Some tip jets rely solely on compressed air, provided by a separate engine, to create jet thrust. Others use an afterburner type system to burn fuel in the compressed air at the tip (tip-burners) to enhance the thrust. Some are ramjets or even a complete turbojet engine. Some are rocket tip jets that run off stored propellant such as hydrogen peroxide.
Tip jets replace the normal shaft drive and have the advantage of placing no torque on the airframe, so no tail rotor is required.
During the Second World War a German, Friedrich von Doblhoff, suggested powering a helicopter with ram jets. The first tip jet-powered helicopter was the WNF 342 V1 in 1943. After the war two WNF 342 prototypes ended up with the Americans and Doblhoff joined McDonnell Douglas who subsequently produced the McDonnell XV-1. The engineer who had actually produced the tip jet engines, August Stephan, joined the Fairey Aviation company of the United Kingdom which used them in their Fairey Jet Gyrodyne and Fairey Rotodyne aircraft first flying in 1954 and 1957 respectively.
Eugene Michael Gluhareff was an early pioneer of tip jets.
In engine-out scenarios the presence of tip jets on the rotor increases the moment of inertia, hence permitting it to store energy, which makes doing a successful autorotation landing somewhat easier.

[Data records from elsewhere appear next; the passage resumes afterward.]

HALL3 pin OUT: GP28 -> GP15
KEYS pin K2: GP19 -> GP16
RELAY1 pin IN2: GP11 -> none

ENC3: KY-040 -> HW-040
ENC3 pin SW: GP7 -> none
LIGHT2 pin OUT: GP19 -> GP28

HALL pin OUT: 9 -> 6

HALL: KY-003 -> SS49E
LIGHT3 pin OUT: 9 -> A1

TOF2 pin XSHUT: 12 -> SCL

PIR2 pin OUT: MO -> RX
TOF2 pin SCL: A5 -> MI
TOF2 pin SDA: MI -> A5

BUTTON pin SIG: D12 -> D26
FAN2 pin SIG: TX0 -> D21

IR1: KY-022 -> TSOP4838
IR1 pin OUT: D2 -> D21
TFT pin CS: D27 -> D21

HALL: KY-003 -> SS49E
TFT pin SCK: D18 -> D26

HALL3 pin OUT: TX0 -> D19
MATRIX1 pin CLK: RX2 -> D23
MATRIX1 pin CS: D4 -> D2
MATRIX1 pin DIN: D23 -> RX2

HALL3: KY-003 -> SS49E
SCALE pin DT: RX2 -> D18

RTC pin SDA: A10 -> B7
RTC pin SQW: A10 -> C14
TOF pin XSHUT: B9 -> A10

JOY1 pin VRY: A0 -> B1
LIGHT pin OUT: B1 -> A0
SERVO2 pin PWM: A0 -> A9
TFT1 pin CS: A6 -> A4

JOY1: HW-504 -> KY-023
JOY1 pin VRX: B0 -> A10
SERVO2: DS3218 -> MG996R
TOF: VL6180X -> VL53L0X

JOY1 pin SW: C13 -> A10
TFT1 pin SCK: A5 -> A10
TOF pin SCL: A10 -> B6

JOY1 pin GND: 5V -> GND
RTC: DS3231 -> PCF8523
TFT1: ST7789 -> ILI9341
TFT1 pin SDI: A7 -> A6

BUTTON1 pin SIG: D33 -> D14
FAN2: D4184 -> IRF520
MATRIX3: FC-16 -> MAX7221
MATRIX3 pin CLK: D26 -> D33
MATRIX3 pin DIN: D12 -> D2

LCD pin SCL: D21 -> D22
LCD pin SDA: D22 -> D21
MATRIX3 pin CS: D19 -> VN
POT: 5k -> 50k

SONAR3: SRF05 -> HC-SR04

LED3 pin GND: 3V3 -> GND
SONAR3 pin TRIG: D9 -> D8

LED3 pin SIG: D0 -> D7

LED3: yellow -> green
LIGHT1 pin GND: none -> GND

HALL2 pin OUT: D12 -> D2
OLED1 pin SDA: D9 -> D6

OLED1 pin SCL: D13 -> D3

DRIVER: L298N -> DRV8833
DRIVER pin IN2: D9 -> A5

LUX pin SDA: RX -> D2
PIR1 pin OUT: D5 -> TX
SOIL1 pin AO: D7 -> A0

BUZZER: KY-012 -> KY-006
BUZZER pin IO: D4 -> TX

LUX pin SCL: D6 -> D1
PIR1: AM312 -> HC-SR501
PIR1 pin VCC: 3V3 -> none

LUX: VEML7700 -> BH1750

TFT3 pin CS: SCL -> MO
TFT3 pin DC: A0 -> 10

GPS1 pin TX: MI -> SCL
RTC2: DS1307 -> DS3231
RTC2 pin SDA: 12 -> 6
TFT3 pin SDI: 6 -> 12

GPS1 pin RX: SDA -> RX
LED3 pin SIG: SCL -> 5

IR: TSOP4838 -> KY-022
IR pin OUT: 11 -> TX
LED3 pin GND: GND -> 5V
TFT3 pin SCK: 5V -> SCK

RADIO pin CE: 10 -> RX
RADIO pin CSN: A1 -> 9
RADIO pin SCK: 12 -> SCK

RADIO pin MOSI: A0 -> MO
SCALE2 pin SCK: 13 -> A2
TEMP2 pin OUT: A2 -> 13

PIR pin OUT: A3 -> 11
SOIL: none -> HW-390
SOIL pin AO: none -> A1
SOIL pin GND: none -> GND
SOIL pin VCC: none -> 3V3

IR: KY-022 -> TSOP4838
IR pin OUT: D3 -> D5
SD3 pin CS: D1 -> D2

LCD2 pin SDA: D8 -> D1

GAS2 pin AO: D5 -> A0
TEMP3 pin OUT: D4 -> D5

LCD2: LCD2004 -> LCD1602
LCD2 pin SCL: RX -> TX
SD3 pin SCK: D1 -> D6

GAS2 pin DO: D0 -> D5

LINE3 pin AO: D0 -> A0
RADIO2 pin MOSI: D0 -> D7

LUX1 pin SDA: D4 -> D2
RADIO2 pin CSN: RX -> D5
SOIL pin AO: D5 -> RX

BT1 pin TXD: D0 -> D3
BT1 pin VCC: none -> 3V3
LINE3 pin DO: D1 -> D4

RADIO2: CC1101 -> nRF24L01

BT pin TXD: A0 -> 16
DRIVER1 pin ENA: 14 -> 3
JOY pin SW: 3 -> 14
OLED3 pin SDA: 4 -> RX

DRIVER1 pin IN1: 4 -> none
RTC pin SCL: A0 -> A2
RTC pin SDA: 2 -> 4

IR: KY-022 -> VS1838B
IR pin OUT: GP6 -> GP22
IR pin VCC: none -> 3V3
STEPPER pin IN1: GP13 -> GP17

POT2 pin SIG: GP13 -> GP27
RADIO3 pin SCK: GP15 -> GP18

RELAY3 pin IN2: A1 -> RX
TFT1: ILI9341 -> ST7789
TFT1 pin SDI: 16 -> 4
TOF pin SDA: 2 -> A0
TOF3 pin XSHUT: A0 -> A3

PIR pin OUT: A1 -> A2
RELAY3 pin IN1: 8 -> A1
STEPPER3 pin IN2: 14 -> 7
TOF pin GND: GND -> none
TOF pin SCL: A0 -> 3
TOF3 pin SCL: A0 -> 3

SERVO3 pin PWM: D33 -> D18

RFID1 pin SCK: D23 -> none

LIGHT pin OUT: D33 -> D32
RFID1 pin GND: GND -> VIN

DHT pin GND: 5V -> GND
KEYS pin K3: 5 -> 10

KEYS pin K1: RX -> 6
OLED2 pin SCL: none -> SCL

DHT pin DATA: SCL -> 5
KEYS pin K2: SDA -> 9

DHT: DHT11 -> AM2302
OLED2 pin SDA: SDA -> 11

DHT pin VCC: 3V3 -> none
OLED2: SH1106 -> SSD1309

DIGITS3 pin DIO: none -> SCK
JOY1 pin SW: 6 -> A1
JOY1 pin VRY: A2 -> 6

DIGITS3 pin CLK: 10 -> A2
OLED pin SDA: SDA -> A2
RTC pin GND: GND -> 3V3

However, the tip jet also typically generates significant extra air drag, which demands a higher sink rate and means that a very sudden transition to the landing flare must occur for survival, with little room for error.
Rotorcraft using tip jets
- Percival P.74 - underpowered, it never took off
- Hiller YH-32 Hornet 'jet jeep' had good lifting capability but was otherwise poor
- Mil V-7 - soviet turbojet helicopter
- Fairey Jet Gyrodyne - provided data for the Rotodyne
- Fairey Rotodyne - 48 seater short-haul airliner design
- Fairey Ultra-light Helicopter - four built for military use but no further orders
- Fiat 7002
- Focke-Wulf Fw Triebflügel World War II interceptor design — not built
- McDonnell XV-1
- Hughes XH-17 - flying crane (largest rotor of any type on a helicopter)
- Nederlandse Helikopter Industrie NHI H-3 Kolibrie (ca 11 built)
- SwissCopter of Innosuisse Corp. (DragonFly)
- Rotary Rocket Roton ATV
- Sud-Ouest Djinn - compressed air tip jets
- JK-1 Trzmiel (polish prototype one-seat helicopter)
None apart from the Sud-Ouest Djinn have made it into production.